Wastefront recently received funding from the Norwegian state-owned company and national development bank, Innovation Norway and it is supported by government agency, The Research Council of Norway (Skattefunn). The company will be raising investment from UK, Nordic and International investors in Q1 2021, in order to facilitate the construction of the plant.
The plant will at full scale include 12 pyrolytic reactors. The thermal decomposition technique breaks down a tyre’s materials at elevated temperatures. By sending tyres through pyrolytic reactors with a catalyst, Wastefront converts disused tyres into liquid hydrocarbons, carbon black and heat.
The full-scale plant will have a daily capacity to process 180 tonnes of ELT waste, and to produce 60 tonnes of carbon black per day (the chemical building block in many products such as tyres and plastics, water filtration, printer ink, paint, even toothpaste and cosmetics). In addition, the plant will be able to produce 90 tonnes of liquid hydrocarbons per day, which can be refined to produce sustainable fuel products, such as ethane, propane, butane, diesel and gasoline, all of which are versatile products commonly used in nearly every end-use sector, including residential, commercial, industrial, transportation and electric power. The heat generated from Wastefront’s processes will be repurposed locally within industry or can also be used to heat residential homes.
Wastefront’s plant will be the first to combine conventional methods with the company’s own proprietary technology, which will minimise the environmental impact typically associated with traditional tyre pyrolysis. The company’s pyrolytic reactors comply with all local environmental regulations and the technology complies with the emissions levels and specifications established by the European standards. The gas purification system removes pollutants, organic compounds and harmful solid particles without releasing unwanted by-products into the environment.
Port of Sunderland development
Hvamstad also has links to the city, as an alumnus of University of Sunderland. “The construction of our first ever plant with the Port of Sunderland marks a huge step in Wastefront’s efforts to combat the global issue of ELT waste.
“Our ambition is to create a new circular economy for dealing with waste issues, and a crucial element of sustainable waste handling is to be able to do so locally.
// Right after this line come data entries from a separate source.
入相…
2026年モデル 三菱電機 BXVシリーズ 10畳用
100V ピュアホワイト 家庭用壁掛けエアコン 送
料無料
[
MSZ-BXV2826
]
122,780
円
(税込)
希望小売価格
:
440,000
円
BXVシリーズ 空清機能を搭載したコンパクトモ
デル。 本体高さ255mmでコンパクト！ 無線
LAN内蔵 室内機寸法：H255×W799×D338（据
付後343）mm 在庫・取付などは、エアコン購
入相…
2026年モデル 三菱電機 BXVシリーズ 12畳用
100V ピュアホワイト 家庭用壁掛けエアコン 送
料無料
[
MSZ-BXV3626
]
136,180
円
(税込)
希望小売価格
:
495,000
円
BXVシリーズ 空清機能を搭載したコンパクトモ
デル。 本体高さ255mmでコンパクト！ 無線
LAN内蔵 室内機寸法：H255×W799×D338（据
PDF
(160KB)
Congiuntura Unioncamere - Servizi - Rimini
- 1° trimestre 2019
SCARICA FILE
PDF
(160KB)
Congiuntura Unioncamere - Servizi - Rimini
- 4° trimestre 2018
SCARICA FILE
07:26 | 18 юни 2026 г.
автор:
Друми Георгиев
Wastefront’s first plant in Sunderland will represent a valuable contribution to a cleaner future by dealing with a specific waste problem, where end-of-life tyres no longer end up in landfills in overseas countries, but instead are converted into useful commodities that can be used within the region.
“The UK is a global centre of industry which we want to be a part of, while Sunderland is the ideal location for our first plant due to geographical location, access to feedstock, strong local support and Sunderland’s history as an industrial city.”
Port of Sunderland is currently undergoing a major transformation bolstered by an £8.2 million investment, after areas of its estate were granted Enterprise Zone (EZ) status in 2017 – with a key aim of attracting new investment – and Wastefront is the latest in a string of businesses to invest in the North Sea hub.
Matthew Hunt, director at Port of Sunderland, comments: “We are delighted that Wastefront has chosen to construct its first ever plant at Port of Sunderland and we are looking forward to working with Christian and the team to bring their vision to life.
“Port of Sunderland is currently undergoing a major transformation, with over £8 million being pumped into improving its roads and infrastructure, and the decision by Wastefront to invest in the port shows just how much confidence this is breeding among our stakeholders and the wider market.”
Wastefront was founded in Oslo in 2019 by its CEO Inge Berge, CSO and Director Christian Armand Hvamstad (an alumnus of University of Sunderland), and CFO Vegard Bringsjord.